"""

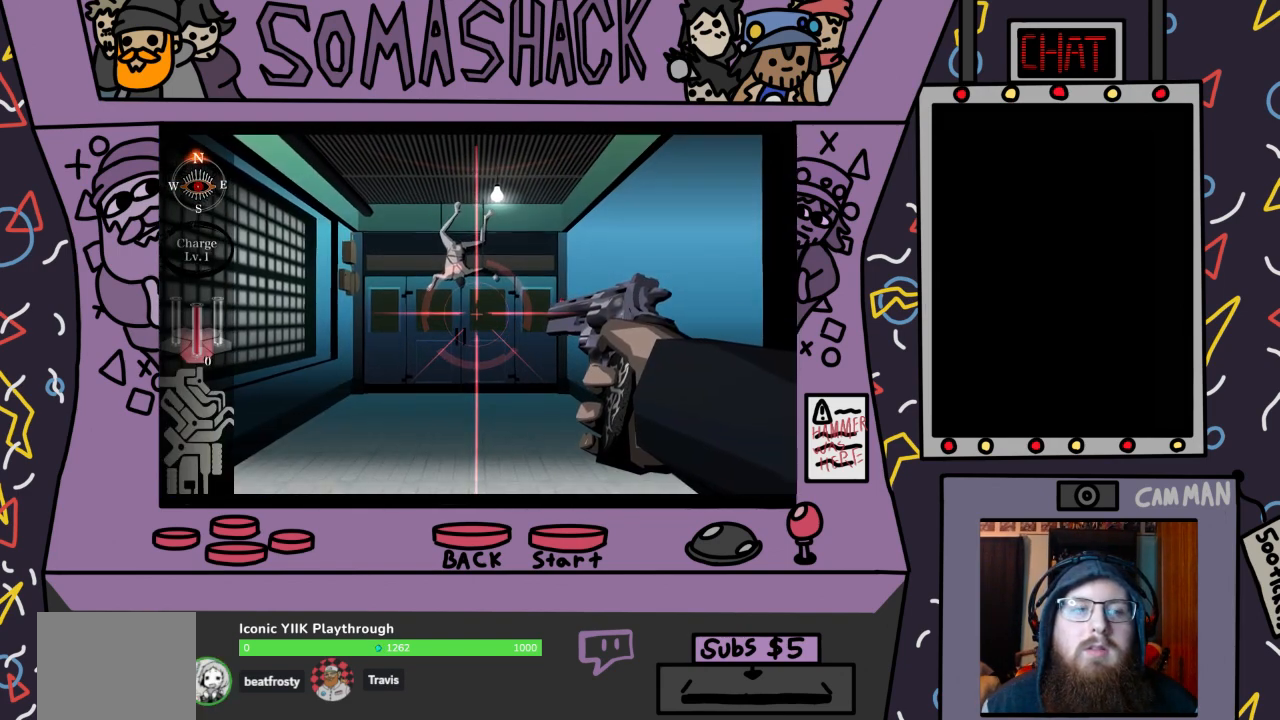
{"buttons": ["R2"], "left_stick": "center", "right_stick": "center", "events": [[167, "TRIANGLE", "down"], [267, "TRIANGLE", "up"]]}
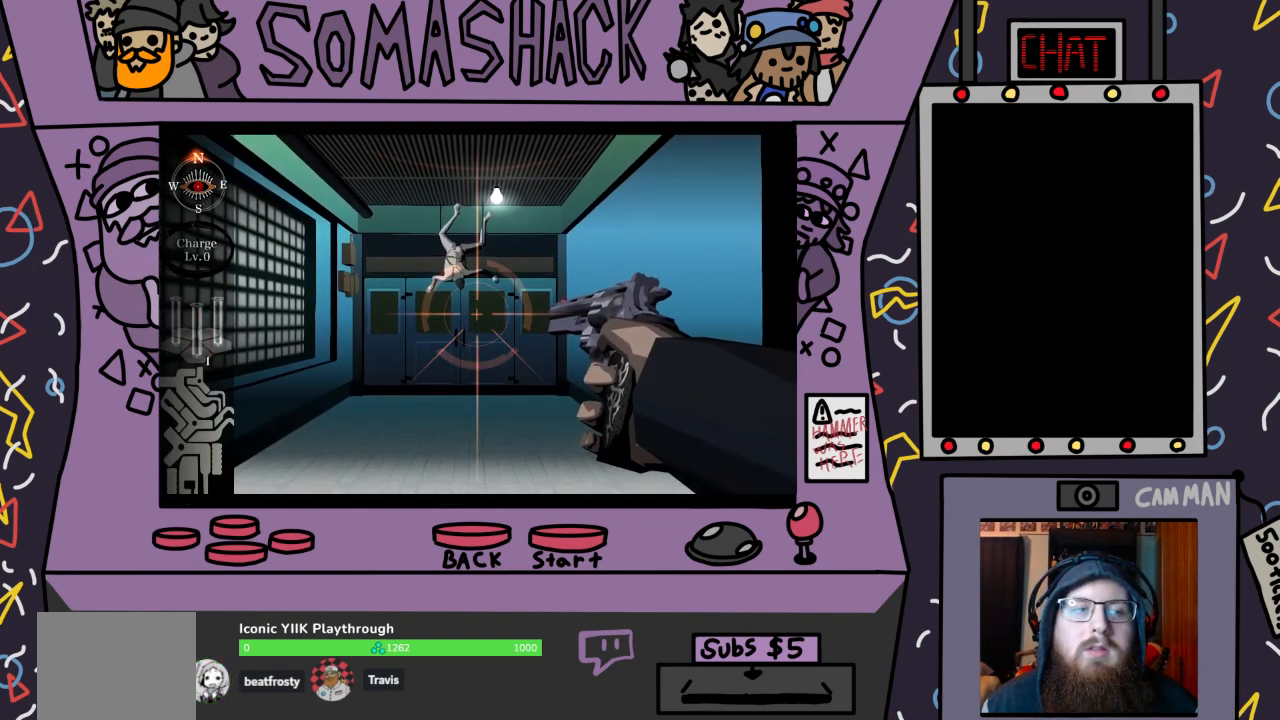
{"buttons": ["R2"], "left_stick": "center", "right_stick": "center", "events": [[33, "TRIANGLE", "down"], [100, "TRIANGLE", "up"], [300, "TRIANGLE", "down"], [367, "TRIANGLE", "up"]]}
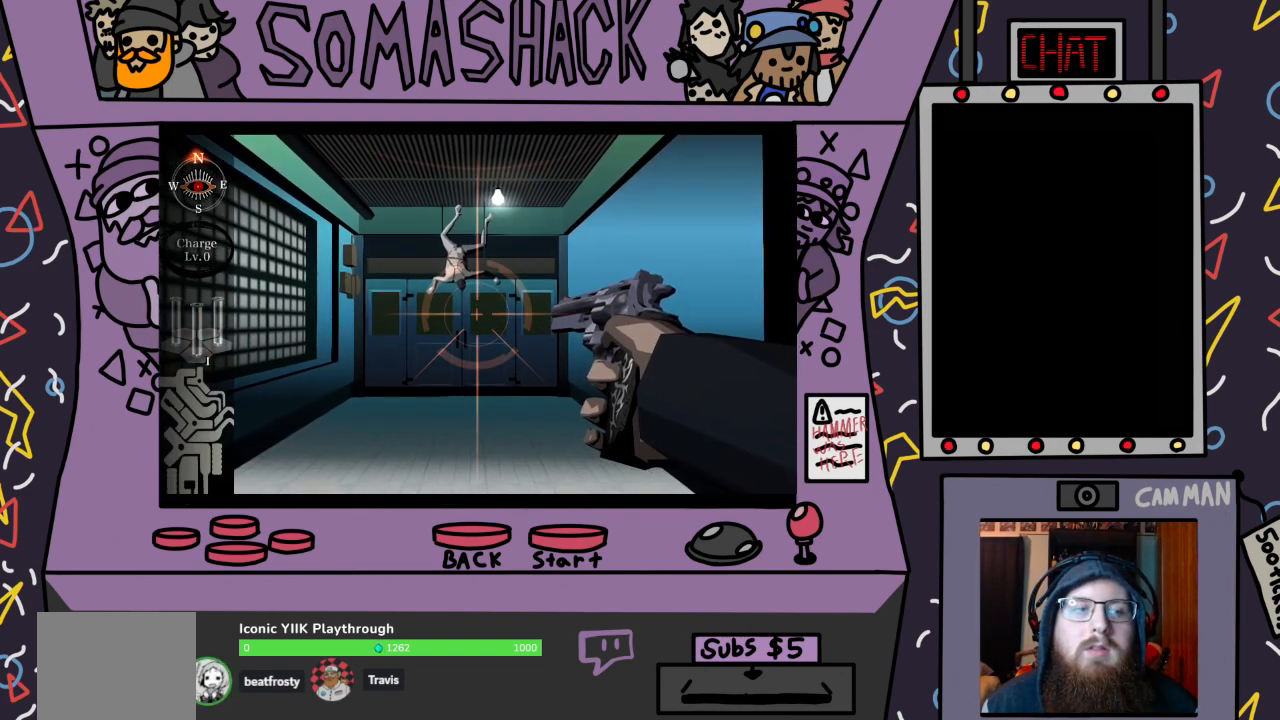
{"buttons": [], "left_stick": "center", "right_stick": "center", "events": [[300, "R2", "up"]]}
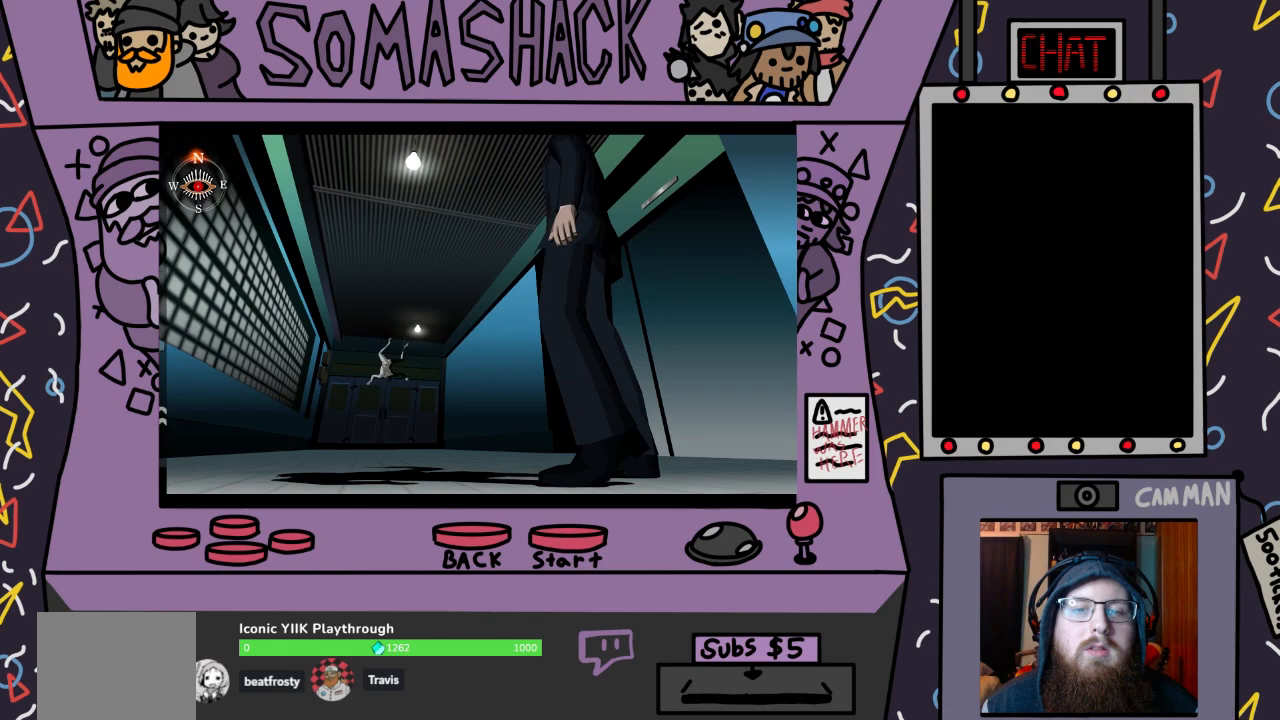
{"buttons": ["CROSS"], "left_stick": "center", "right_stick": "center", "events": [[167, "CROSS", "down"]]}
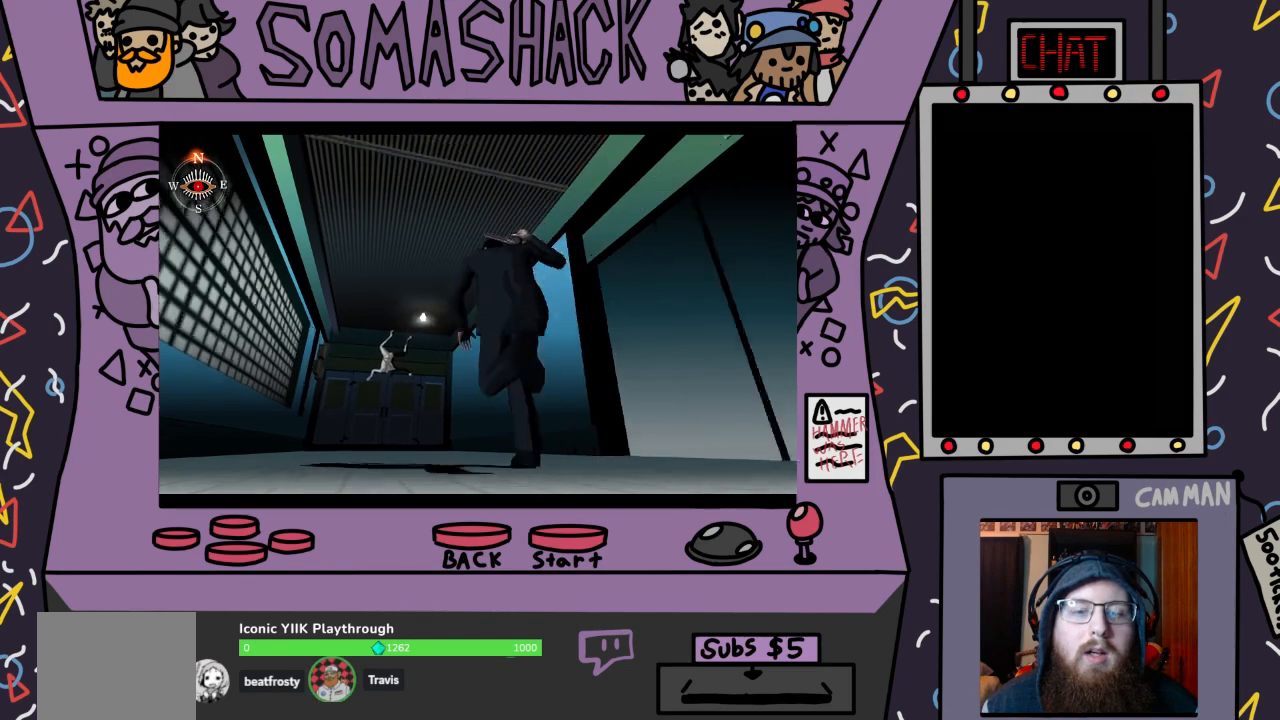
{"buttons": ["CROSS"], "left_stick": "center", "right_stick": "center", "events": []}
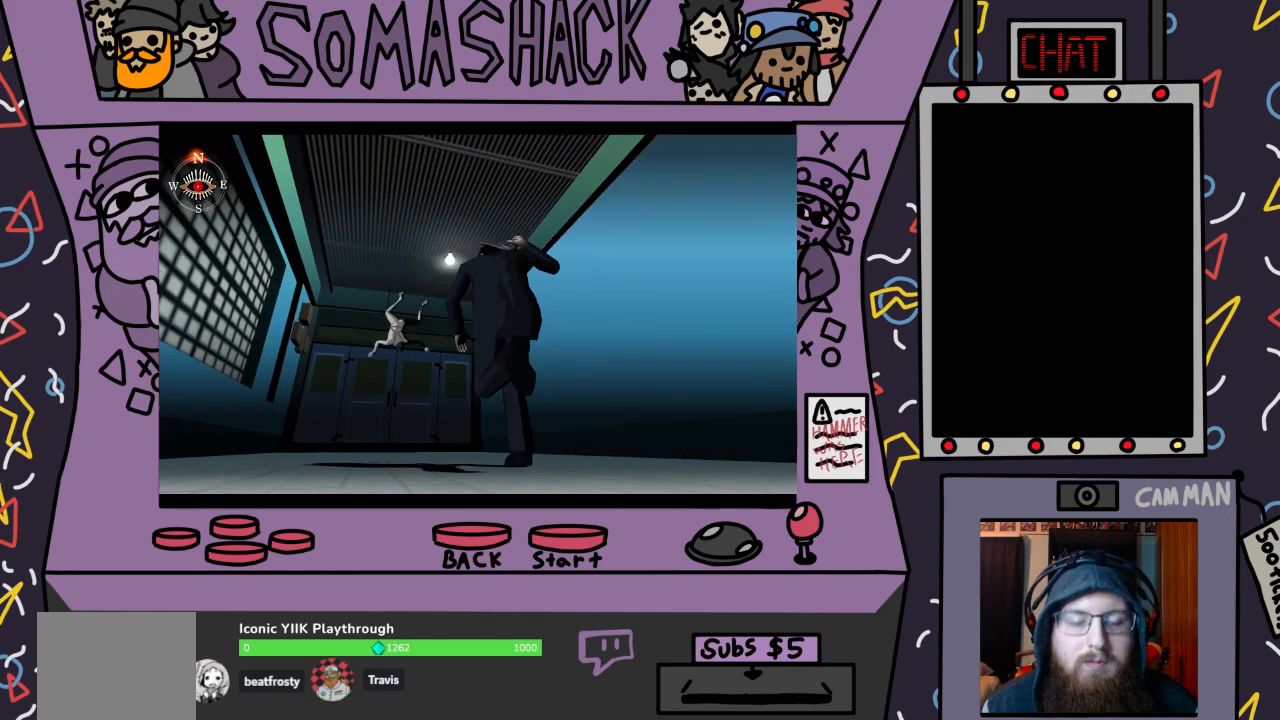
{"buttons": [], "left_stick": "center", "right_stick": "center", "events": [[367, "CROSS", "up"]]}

"""

Problem to solve ▸ If a line in the entries contains "down", copy it.

Exercise response ▸
{"buttons": ["R2"], "left_stick": "center", "right_stick": "center", "events": [[167, "TRIANGLE", "down"], [267, "TRIANGLE", "up"]]}
{"buttons": ["R2"], "left_stick": "center", "right_stick": "center", "events": [[33, "TRIANGLE", "down"], [100, "TRIANGLE", "up"], [300, "TRIANGLE", "down"], [367, "TRIANGLE", "up"]]}
{"buttons": ["CROSS"], "left_stick": "center", "right_stick": "center", "events": [[167, "CROSS", "down"]]}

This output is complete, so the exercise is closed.